Goliath is not your average science fiction novel. Onyebuchi jumps through first, second, and third POV, from a traditional Western narrative structure to documentary footage to nonfiction journalism articles. Time is nonlinear here, with some stories happening in the past, others in the characters’ presents, and others in their futures. It is somehow simultaneously epic yet intimate in scope, with a large cast of characters spreading across several states and many years, most of whom are connected to each other by one man ... Goliath reminds me of Angela Mi Young Hur’s devastatingly good 2021 speculative novel Folklorn. Content-wise, the books couldn’t be more different, but in terms of the way they made me feel, both while reading and afterward, they are very much alike. The two books are dense in plot and background and play with time, space, and knowledge in frighteningly clever ways. They’re emotionally heavy and intellectually layered to the point where multiple reads are required for full understanding.

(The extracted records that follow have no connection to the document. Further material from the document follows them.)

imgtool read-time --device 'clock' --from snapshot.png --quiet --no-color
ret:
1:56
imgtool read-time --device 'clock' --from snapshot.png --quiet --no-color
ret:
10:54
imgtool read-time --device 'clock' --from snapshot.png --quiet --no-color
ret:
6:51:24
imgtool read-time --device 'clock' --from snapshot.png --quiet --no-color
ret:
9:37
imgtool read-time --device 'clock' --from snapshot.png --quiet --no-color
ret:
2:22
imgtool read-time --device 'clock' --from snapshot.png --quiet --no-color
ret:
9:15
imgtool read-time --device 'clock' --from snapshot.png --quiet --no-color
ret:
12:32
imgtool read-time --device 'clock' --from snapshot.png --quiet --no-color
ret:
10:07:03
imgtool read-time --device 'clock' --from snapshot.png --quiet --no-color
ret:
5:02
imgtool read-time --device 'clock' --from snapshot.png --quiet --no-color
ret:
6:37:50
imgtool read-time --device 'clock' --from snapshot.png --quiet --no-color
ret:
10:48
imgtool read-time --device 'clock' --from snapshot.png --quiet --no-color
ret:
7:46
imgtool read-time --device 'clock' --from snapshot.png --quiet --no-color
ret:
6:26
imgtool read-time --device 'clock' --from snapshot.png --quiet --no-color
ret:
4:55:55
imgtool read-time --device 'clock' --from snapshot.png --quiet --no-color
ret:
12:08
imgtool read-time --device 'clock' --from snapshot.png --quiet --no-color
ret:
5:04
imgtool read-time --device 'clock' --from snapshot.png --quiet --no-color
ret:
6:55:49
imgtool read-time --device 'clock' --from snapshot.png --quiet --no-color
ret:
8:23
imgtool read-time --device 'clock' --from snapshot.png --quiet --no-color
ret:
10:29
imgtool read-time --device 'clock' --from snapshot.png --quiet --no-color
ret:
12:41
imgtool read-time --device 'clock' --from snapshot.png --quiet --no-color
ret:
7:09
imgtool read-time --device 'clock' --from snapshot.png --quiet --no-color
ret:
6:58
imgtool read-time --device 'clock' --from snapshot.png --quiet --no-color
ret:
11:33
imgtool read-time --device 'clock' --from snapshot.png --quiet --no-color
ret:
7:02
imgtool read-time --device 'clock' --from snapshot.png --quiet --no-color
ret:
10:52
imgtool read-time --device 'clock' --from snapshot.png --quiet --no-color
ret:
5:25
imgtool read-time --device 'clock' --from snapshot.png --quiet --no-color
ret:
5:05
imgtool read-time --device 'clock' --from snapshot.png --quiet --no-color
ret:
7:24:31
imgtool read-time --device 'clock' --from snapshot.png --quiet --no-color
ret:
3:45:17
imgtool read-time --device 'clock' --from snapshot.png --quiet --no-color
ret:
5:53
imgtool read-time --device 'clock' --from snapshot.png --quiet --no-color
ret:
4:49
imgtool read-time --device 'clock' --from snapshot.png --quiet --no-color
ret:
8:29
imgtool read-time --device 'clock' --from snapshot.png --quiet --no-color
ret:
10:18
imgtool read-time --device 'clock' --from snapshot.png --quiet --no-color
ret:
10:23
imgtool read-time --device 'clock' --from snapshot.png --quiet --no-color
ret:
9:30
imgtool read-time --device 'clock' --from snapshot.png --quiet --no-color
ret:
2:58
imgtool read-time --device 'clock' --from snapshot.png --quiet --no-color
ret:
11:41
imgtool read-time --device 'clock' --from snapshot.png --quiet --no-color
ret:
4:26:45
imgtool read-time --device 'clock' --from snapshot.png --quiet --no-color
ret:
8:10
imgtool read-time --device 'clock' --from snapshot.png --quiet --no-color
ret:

Neither are easy weekend reads by any means, and you’ll probably feel more like you just ran a marathon when you turn that last page rather than feel peaceful satisfaction ... Whatever Goliath is, however you interpret and experience it, it’s clear that Tochi Onyebuchi is one hell of a writer. This is a visceral and bracing text, as layered as an archaeological dig.
It’s an ingenious premise: Onyebuchi suburbanizes outer space and makes battered, almost uninhabitable provincial America the frontier ... In its scale and ambition, Goliath has the feel of a Tom Wolfe novel, but there isn’t really any central action or plot that forces the different characters, up and down the class ladder, into contact and conflict with one another. The story jumps between points of view and moves backward and forward in time ... How all this hangs together matters less in the end than the picture of a broken America these stories present ... Characters with different back stories wander onstage and reveal themselves. This puts a lot of pressure on each scene to deliver meaningful revelations ... In a strange way, though, the stakes remain low, if only because there’s so little hope that their lives will ever get better ... Inevitably, tensions between the two communities reach a climax, and the result is a tragedy you don’t need to be a science-fiction writer to imagine. But the speculative machinery offers a nuance here, too.
With deep emotional resonance, a strong biblical theme and tautly written speculative mechanics, Goliath is a real powerhouse of a novel. However, I’d be remiss not to mention its celebration of Blackness: the high-stakes tension of a game of spades, the pure poetry of the lyrics of Pusha T and Kendrick Lamar, the abundant energy of an 'Atlanta-ass' story. Too often these elements are cast off as 'urban' fiction or, if they find their way into (predominantly white) literary fiction at all, praised for 'elevating' the culture (as if it arises from a place so low as to require elevation). But Onyebuchi, with his generous, intellectually layered prose, celebrates all of these details and more, making them near-heroic qualities, signifiers of resistance in a world hell-bent on stomping out culture. Visceral, urgent and terrifyingly clever, Goliath is a prophecy in and of itself. Onyebuchi will change the way you think about systemic oppression and the need for resistance. Whether it is with this novel or his next brilliant work, he is sure to leave a lasting mark on the literary world.